Sylvia Mathews Burwell joins congressional Moms in the House for breakfast

Former HHS Secretary Sylvia Mathews Burwell once told President Barack Obama she couldn’t make a meeting because it was her daughter’s birthday (Tom Williams/CQ Roll Call file photo)
Former HHS Secretary Sylvia Mathews Burwell once told President Barack Obama she couldn’t make a meeting because it was her daughter’s birthday (Tom Williams/CQ Roll Call file photo)

It’s just before 8 o’clock on a recent Wednesday morning, and former Health and Human Services Secretary Sylvia Mathews Burwell is getting settled in the Speaker’s Dining Room on the House side of the Capitol.

She’s meeting with a handful of female lawmakers, but she’s not there to talk policy. She’s there to talk parenting.

“It’s important for us to discuss and share experiences and to share both opportunities and challenges as moms,” she told HoH shortly after the get-together.

Mathews Burwell was a mom of two before she became a member of President Barack Obama’s Cabinet. And to hear her tell it, sometimes that needed to take precedence, even amid an Ebola outbreak.

It was a Friday evening in 2015 when Obama called a last-minute meeting to discuss the crisis. He planned it for the next day, and although Mathews Burwell was no stranger to working on Saturdays, she already had a commitment on this particular weekend.

“I sent an email and said, ‘I’m happy for my team to represent me … but I can’t make that time because it’s my daughter’s birthday,’” she recalled. “And so the president moved the meeting.”

Don’t hide “from the fact that you’re a mom,” Mathews Burwell told the “Moms in the House” meeting. Florida Rep. Debbie Wasserman Schultz organized the group at the beginning of the year Congress welcomed a record number of newly elected members who were also mothers.

The “Moms” meet monthly. While the type of event varies, several have been scheduled around breakfast, according to Wasserman Schultz. Past guest speakers have included Federal Communications Commissioner Jessica Rosenworcel and Running Start CEO and founder Susannah Wellford.

[Senate Moms groups balances parenting and politics]

“It’s really important that we have that bond of sisterhood and a network of women who have lived through this experience and done so successfully,” Wasserman Schultz told HoH in January.

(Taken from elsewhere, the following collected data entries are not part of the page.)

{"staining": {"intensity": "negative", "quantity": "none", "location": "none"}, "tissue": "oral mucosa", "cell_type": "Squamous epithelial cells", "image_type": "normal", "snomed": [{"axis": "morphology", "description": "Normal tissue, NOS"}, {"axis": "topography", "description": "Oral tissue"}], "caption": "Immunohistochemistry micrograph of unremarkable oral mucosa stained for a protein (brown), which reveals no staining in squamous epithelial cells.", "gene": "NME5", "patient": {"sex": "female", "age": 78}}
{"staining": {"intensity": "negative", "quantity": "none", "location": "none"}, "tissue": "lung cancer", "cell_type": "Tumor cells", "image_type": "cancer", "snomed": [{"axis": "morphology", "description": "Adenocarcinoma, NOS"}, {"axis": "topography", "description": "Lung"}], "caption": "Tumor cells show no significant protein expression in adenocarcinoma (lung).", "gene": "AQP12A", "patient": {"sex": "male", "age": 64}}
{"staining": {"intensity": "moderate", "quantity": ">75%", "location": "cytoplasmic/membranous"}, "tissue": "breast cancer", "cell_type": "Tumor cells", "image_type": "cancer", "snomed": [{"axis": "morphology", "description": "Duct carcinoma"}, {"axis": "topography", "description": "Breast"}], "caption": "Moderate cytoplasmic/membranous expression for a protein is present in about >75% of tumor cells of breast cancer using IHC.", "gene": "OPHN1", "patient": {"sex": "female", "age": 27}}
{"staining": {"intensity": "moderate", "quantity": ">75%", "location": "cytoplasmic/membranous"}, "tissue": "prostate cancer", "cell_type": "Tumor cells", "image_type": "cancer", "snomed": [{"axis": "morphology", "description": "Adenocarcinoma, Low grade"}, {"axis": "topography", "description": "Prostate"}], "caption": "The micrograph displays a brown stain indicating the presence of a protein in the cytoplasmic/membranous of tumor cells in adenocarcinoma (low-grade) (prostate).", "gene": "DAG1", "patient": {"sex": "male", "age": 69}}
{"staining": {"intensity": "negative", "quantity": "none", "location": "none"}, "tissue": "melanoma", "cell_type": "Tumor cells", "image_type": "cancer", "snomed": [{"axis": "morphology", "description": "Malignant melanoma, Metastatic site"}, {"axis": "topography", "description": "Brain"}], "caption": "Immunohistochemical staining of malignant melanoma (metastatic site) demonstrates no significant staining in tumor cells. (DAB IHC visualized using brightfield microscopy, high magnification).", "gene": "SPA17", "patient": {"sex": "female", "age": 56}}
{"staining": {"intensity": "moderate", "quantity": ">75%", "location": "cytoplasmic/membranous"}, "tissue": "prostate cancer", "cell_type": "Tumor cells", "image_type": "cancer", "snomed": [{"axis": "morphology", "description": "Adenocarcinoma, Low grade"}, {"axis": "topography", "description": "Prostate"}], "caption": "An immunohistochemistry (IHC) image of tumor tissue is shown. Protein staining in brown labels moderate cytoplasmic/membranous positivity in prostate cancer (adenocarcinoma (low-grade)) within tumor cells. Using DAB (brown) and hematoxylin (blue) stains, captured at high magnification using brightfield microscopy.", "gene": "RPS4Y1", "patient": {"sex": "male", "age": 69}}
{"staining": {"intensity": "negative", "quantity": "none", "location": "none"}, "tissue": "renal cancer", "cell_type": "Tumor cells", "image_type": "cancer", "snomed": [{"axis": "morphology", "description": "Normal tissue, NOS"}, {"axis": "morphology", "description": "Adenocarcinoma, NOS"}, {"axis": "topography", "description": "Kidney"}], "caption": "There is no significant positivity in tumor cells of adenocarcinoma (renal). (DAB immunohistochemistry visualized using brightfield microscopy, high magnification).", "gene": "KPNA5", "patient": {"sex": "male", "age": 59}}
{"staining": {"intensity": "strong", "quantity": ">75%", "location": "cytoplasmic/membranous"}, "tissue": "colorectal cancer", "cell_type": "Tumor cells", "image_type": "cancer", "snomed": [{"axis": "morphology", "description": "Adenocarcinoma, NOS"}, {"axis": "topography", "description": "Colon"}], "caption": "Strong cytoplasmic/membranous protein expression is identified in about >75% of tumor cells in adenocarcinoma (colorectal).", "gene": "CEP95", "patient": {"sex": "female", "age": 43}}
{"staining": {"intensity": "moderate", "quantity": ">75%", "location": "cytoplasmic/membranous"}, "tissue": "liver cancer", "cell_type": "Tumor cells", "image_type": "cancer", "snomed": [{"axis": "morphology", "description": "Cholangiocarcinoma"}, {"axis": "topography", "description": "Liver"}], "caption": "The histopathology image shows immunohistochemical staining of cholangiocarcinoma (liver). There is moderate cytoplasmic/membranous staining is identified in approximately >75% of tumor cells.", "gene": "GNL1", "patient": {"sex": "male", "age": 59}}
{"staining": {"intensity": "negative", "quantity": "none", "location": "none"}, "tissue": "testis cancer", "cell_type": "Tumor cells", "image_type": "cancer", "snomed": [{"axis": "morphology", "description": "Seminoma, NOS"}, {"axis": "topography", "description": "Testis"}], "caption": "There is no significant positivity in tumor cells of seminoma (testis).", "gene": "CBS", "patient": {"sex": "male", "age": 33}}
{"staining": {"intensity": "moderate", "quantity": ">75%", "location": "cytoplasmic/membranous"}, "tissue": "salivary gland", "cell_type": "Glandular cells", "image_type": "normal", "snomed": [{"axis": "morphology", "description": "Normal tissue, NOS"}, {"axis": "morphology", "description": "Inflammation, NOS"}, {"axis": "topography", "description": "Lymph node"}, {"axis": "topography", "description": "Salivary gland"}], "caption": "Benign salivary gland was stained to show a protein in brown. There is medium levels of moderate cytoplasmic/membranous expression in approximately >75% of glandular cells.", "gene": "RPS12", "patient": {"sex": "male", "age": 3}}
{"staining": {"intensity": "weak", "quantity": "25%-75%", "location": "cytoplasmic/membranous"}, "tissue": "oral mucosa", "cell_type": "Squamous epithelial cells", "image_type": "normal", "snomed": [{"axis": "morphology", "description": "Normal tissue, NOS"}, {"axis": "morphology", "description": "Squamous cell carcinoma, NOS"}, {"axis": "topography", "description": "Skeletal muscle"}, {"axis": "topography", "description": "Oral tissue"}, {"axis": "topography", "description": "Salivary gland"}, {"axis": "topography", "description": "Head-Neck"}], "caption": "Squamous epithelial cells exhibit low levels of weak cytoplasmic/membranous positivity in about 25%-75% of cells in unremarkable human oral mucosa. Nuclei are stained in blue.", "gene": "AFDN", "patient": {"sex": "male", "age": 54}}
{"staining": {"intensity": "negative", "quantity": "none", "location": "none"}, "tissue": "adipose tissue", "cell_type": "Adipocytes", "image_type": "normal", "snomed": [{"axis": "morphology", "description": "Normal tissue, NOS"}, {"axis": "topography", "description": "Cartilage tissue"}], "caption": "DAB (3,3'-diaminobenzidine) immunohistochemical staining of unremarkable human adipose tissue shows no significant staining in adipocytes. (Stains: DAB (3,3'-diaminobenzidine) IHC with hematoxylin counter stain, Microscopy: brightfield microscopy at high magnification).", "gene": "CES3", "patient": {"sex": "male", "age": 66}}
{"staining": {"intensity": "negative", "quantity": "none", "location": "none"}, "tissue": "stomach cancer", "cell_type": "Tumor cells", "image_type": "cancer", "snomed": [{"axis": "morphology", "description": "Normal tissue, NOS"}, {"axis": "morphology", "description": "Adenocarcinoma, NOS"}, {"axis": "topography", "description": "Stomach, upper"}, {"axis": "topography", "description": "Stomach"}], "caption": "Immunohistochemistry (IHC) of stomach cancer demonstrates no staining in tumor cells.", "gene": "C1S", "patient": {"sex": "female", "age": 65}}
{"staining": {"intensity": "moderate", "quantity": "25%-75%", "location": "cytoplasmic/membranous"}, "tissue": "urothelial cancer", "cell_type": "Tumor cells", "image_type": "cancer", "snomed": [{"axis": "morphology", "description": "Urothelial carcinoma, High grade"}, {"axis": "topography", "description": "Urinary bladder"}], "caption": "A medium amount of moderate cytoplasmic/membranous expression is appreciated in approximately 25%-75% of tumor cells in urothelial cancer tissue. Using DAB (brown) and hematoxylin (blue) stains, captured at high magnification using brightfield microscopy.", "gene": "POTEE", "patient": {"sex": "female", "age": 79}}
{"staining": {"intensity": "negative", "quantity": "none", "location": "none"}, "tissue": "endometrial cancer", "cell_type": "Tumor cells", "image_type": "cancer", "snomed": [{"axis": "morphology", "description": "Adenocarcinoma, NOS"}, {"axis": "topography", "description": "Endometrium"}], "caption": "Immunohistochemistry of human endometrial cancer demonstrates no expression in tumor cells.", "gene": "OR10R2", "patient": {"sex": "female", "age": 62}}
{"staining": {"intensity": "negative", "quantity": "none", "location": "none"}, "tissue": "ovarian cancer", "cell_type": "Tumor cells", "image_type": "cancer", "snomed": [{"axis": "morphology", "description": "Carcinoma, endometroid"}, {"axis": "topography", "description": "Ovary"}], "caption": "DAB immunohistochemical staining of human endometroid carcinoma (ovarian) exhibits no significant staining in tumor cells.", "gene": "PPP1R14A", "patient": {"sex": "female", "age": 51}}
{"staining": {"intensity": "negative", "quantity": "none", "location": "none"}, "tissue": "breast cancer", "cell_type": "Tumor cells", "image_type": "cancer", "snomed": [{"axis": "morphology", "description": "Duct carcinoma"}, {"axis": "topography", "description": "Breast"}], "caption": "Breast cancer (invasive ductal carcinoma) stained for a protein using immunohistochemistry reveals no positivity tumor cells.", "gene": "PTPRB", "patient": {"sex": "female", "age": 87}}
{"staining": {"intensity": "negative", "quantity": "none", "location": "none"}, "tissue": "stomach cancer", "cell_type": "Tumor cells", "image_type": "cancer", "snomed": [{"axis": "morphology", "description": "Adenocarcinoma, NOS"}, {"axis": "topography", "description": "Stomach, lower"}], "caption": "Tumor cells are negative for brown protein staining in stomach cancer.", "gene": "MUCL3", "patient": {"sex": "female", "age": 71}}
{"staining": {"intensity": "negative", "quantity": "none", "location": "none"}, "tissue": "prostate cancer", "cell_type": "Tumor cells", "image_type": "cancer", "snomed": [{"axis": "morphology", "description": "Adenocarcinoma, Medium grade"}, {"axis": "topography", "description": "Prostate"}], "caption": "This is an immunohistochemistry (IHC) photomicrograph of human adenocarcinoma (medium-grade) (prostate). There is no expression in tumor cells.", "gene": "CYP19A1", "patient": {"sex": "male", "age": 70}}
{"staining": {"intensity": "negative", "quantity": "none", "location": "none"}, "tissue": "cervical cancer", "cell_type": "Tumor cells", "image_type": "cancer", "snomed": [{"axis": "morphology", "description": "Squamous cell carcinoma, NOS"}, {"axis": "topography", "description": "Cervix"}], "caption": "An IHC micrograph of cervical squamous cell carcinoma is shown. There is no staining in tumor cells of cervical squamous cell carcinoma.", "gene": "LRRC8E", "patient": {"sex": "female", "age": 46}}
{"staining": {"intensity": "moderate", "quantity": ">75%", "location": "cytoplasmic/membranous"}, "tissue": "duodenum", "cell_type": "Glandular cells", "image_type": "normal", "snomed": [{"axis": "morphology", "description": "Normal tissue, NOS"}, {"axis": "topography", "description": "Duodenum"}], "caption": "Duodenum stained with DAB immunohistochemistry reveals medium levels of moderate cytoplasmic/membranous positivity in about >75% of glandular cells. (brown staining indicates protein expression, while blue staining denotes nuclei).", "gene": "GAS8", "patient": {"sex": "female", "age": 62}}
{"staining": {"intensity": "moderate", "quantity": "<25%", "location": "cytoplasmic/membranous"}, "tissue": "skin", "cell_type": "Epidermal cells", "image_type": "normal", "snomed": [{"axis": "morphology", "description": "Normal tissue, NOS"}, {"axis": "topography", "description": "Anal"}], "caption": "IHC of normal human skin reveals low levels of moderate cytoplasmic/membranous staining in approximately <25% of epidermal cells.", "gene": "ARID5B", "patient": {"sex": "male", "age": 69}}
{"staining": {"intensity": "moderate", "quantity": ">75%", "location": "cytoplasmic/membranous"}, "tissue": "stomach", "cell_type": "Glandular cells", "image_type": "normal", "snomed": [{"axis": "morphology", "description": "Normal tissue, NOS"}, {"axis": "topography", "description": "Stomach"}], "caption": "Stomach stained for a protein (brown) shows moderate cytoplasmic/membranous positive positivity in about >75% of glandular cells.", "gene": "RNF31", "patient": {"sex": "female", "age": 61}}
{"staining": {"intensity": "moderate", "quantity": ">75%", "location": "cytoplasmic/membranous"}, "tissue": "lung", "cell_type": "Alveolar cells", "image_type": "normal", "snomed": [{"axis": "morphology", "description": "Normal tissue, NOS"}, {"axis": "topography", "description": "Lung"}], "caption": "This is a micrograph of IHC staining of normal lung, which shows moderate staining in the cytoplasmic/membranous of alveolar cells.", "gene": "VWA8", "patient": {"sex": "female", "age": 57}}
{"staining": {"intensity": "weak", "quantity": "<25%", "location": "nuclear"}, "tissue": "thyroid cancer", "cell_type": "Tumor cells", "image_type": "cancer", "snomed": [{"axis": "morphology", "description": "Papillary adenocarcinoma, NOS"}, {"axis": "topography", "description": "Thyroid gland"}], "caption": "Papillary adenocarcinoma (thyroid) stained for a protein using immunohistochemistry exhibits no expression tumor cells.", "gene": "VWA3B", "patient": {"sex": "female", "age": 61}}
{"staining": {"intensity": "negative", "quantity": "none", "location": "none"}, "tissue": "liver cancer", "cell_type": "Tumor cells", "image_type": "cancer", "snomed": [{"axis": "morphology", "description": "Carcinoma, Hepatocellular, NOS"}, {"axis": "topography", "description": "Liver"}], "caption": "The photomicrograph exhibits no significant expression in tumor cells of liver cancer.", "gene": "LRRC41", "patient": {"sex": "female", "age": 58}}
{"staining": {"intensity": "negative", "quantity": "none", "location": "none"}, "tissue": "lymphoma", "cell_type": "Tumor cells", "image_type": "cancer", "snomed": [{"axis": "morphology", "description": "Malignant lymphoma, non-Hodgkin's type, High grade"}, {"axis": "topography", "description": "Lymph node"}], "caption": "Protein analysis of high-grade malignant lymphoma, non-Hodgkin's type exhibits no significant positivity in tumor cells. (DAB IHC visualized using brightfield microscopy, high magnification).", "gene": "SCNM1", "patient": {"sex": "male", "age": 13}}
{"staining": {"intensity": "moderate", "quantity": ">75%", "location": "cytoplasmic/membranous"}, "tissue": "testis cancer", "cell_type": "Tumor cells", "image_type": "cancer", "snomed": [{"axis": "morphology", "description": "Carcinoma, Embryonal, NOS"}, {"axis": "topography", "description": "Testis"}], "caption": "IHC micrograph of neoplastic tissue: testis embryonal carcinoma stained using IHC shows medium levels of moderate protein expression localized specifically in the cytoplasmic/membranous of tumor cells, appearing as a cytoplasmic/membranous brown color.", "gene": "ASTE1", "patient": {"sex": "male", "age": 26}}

Massachusetts Rep. Katherine M. Clark went on MSNBC last Wednesday to weigh in on the group of House Republicans who stormed a closed-door impeachment hearing. But hours before she made an appearance on national TV, she was at the long table inside the Speaker’s Dining Room, with fellow Democrats Mikie Sherrill of New Jersey, Grace Meng of New York, and Debbie Dingell of Michigan. 

Although Wasserman Schultz’s “sisterhood of support” is a bipartisan effort, most mothers of young kids this year are on the Democratic side. Freshman Reps. Kim Schrier of Washington and Sherrill are two examples.

“We go through some unique experiences as moms, generally, that involve guilt and not being able to be everywhere at once,” a hurried Schrier said on her way to her next appointment for the day.

Del. Stacey Plaskett, a mother of five, is no stranger to that “guilt.” The Democrat from the Virgin Islands felt it from her oldest kids who once questioned her commitment to being a full-time mom while juggling her congressional duties.

“Would you tell me that if I was your dad?” she’d respond rhetorically. “Don’t give me that s—,” she quipped to the other women in the room who responded with laughter.

Their meeting felt more like a group of girlfriends swapping stories about husbands and kids than a meeting among policy wonks.

And while a convenient continental breakfast, featuring an assortment of muffins and bagels, was on display in the prestigious dining room for these moms-on-the-go, the preferred source of energy wasn’t necessarily the carbs. These working moms opted for coffee.

“I call it ‘mom’s helper,’” Schrier said.